Le fondateur de la société PIP, Jean-Claude Mas est né à Tarbes le 24 mai 1939. Il passe un bac maths et étudie deux ans à l'université, selon Yves Haddad, avocat de PIP puis de son fondateur depuis 2005. Son activité se précise avec dix années passées comme "délégué médical" pour le groupe pharmaceutique américain Bristol-Myers. "Il était alors le premier vendeur de produits médicaux", insiste Me Haddad. Selon le CV "officiel", un tournant intervient en 1980: la rencontre avec le chirugien esthétique toulonnais Henri Arion, inventeur en 1965 d'une prothèse gonflable avec sérum physiologique. Le Dr Arion est décédé en 2004 dans un accident d'avion et les laboratoires Arion, dirigés par son fils, ne confirment pas aujourd'hui les relations entre les deux hommes.
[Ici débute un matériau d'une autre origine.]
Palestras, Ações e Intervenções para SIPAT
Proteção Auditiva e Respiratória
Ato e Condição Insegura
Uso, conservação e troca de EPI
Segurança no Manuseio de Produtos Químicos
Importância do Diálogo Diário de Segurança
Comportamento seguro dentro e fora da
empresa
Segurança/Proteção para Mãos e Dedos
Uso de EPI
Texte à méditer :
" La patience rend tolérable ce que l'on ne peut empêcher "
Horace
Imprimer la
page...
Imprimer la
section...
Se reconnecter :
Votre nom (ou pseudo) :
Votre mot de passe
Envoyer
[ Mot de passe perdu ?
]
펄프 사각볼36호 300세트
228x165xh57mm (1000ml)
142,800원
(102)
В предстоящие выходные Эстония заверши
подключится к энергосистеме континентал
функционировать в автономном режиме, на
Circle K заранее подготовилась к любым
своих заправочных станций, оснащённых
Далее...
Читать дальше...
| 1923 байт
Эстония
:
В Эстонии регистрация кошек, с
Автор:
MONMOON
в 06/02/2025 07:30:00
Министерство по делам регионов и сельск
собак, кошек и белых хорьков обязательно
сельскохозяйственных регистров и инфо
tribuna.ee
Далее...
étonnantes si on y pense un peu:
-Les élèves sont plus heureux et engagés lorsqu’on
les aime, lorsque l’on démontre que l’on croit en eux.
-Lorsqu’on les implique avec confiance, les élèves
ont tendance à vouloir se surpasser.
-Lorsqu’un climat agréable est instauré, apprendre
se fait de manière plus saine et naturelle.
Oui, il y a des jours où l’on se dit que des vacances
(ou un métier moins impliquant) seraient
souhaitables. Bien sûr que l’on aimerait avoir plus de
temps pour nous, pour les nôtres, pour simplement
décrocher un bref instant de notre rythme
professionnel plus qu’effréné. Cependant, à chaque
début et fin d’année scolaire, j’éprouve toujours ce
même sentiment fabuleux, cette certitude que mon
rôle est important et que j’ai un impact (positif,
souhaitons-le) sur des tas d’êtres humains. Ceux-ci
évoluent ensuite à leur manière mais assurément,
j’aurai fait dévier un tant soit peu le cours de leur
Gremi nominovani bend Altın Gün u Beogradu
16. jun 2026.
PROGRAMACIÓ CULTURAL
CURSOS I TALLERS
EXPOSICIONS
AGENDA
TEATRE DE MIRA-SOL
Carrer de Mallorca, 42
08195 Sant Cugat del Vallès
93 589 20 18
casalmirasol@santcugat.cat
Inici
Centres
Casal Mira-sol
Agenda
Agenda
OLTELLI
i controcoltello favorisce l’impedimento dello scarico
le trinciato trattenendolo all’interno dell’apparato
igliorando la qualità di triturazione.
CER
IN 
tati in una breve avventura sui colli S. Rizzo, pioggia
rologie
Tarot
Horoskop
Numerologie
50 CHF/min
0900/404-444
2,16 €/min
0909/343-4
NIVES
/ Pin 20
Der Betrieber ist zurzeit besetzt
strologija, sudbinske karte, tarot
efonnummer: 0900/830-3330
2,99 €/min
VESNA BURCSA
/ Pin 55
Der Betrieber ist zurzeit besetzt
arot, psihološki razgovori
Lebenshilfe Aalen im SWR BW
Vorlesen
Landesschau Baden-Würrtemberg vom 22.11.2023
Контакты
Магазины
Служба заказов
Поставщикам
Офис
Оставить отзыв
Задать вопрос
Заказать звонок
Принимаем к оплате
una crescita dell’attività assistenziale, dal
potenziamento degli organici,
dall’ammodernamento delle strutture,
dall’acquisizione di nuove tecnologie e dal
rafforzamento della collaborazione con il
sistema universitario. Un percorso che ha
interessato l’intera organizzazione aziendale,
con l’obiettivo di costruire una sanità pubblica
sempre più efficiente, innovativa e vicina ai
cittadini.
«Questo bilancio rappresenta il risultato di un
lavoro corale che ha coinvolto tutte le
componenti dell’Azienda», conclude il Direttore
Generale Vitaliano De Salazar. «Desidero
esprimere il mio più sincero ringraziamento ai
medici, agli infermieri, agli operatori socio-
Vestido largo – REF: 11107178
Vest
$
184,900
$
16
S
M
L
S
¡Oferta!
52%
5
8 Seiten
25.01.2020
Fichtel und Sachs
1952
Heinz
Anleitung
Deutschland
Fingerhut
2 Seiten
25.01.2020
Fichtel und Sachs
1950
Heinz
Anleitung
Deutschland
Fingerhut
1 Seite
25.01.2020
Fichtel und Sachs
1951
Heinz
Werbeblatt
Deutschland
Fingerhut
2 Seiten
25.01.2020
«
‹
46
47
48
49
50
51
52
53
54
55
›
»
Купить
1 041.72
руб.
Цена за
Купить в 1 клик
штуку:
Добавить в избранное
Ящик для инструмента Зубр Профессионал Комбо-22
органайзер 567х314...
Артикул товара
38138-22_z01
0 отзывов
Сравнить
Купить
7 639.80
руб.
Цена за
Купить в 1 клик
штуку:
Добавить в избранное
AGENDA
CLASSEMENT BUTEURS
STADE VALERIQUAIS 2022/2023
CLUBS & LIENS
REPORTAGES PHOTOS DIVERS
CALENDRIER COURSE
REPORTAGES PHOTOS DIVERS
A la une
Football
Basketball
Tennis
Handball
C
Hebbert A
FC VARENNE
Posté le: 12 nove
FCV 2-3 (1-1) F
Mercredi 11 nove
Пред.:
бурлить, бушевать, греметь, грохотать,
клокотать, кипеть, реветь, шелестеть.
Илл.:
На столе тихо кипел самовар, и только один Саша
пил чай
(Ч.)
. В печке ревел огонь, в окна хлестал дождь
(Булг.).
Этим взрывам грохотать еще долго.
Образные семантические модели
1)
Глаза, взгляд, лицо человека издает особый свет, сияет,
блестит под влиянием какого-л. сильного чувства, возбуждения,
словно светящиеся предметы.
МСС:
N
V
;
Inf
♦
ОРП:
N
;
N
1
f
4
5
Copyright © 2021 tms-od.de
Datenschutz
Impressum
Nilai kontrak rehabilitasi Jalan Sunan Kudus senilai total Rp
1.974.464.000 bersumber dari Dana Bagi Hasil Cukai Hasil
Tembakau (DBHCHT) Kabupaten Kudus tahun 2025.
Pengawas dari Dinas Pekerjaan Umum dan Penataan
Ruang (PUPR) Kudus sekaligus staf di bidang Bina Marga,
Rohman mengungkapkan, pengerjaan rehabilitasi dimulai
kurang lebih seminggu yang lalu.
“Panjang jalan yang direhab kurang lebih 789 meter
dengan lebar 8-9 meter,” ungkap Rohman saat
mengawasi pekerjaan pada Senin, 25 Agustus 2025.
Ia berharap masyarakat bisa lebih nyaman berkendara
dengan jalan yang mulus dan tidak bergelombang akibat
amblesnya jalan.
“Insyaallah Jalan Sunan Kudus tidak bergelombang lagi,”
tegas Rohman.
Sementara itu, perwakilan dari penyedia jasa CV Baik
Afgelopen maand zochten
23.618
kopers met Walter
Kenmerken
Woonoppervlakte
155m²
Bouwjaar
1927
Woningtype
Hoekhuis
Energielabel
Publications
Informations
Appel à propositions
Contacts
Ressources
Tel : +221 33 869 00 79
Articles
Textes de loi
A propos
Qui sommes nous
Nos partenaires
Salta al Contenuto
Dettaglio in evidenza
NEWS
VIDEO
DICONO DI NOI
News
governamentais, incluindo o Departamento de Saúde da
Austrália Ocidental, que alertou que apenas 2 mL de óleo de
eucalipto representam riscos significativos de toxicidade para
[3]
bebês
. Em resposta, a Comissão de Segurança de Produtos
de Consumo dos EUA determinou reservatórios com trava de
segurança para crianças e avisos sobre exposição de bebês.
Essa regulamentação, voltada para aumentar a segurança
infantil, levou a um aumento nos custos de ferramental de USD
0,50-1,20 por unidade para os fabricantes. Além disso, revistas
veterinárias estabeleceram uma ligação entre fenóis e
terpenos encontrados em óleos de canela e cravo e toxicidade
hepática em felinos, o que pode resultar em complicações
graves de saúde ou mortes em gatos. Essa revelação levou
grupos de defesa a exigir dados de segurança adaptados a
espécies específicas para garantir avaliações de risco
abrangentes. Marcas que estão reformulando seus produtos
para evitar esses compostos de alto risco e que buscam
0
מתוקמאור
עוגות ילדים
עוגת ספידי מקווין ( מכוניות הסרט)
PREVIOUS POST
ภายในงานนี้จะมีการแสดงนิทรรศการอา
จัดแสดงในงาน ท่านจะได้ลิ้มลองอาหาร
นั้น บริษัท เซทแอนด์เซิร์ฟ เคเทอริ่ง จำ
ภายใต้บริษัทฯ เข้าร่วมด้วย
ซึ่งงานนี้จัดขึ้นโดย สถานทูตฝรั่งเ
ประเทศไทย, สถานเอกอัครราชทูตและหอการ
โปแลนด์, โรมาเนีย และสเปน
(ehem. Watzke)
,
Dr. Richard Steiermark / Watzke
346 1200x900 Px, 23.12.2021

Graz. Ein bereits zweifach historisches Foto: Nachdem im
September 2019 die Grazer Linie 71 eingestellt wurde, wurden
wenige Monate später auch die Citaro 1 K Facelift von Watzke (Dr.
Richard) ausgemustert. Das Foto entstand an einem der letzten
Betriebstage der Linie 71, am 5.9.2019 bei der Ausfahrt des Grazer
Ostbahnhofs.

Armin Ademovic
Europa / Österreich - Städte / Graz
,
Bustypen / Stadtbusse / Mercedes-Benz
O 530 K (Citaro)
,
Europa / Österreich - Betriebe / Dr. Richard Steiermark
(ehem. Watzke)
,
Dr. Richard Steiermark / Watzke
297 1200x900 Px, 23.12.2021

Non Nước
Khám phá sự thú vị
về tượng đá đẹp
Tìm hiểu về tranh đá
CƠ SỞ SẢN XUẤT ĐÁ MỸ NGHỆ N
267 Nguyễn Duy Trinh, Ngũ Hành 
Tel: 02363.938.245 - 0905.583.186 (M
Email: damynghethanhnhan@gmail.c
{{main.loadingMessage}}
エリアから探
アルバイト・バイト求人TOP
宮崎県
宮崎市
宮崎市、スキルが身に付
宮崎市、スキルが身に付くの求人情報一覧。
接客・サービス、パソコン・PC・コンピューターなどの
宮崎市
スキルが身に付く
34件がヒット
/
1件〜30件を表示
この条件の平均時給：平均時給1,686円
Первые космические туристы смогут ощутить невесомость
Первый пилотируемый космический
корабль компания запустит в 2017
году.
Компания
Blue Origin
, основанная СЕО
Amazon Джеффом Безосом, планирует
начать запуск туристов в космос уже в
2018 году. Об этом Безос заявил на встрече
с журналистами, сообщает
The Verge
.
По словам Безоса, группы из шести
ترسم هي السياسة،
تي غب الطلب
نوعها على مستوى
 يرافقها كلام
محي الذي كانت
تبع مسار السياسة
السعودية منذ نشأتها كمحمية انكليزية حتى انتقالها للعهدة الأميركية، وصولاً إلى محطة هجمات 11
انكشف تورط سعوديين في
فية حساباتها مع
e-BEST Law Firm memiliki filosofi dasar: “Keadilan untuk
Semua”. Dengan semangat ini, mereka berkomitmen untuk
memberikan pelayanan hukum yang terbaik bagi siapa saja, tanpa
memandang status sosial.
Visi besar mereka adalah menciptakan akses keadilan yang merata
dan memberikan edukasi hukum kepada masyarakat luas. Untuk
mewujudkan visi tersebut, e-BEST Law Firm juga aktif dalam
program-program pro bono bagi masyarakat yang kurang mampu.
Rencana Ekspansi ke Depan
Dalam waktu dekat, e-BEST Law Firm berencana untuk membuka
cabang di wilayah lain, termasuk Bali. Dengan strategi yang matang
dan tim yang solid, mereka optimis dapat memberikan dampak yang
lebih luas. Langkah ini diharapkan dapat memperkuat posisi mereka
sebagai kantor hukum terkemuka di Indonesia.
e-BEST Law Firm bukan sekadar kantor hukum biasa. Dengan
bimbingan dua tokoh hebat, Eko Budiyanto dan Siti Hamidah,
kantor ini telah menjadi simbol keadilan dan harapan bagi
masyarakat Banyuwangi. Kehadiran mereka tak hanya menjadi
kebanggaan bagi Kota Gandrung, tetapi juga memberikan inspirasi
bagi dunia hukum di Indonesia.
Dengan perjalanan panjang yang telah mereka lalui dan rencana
Toujours est-il que Mas dirige pendant dix ans une entreprise dans ce secteur, comme le souligne le tribunal de commerce de Toulon, avant de fonder sa société Poly Implant Prothèse (PIP), en juillet 1991, à la Seyne-sur-Mer (Var). Le marché est en plein essor et l'homme au collier de barbe multiplie les annonces d'innovations. En 2001, les Echos rapportent ainsi que PIP, leader en France de la prothèse mammaire, vient de lancer un modèle dont il espère qu'il lui ouvrira les portes des Etats-Unis: une prothèse asymétrique avec implants différents à droite et à gauche, offrant "des résultats esthétiques exceptionnels en s'adaptant davantage à la morphologie féminine".
"C'est Géo Trouvetou!"
Chez PIP, Mas est président du conseil de surveillance mais aussi concepteur des produits. "C'est un innovateur, un génie, c'est Géo Trouvetou!" s'emballe son conseil. "C'est l'âme de la société, c'est lui le responsable de tout". Par la voix de l'avocat, puisqu'il refuse de s'exprimer lui-même, il admet que le gel de silicone aujourd'hui incriminé était un gel "maison", tout en niant toute toxicité. Un produit non agréé, à base de gel alimentaire, pour réduire les coûts de l'entreprise confrontée à une concurrence accrue et qui finira par être placée en liquidation judiciaire en 2010.
Jean-Claude Mas avait-il le bagage nécessaire? "Il a une formation scientifique très limitée", reconnaît son avocat. Mais "vendre du silicone en France ne nécessite pas de diplôme de pharmacien...", rappelle-t-il. Pour Patrick Baraf, chirurgien esthétique cité par plusieurs journaux, "c'est un menteur, un escroc", qui pratiquait le dumping pour écraser la concurrence. Me Haddad balaie ces accusations: "en 1991, Baraf et Mas étaient concurrents". Jean-Claude Mas est interpellé le 26 janvier au domicile de sa compagne, dans le Var.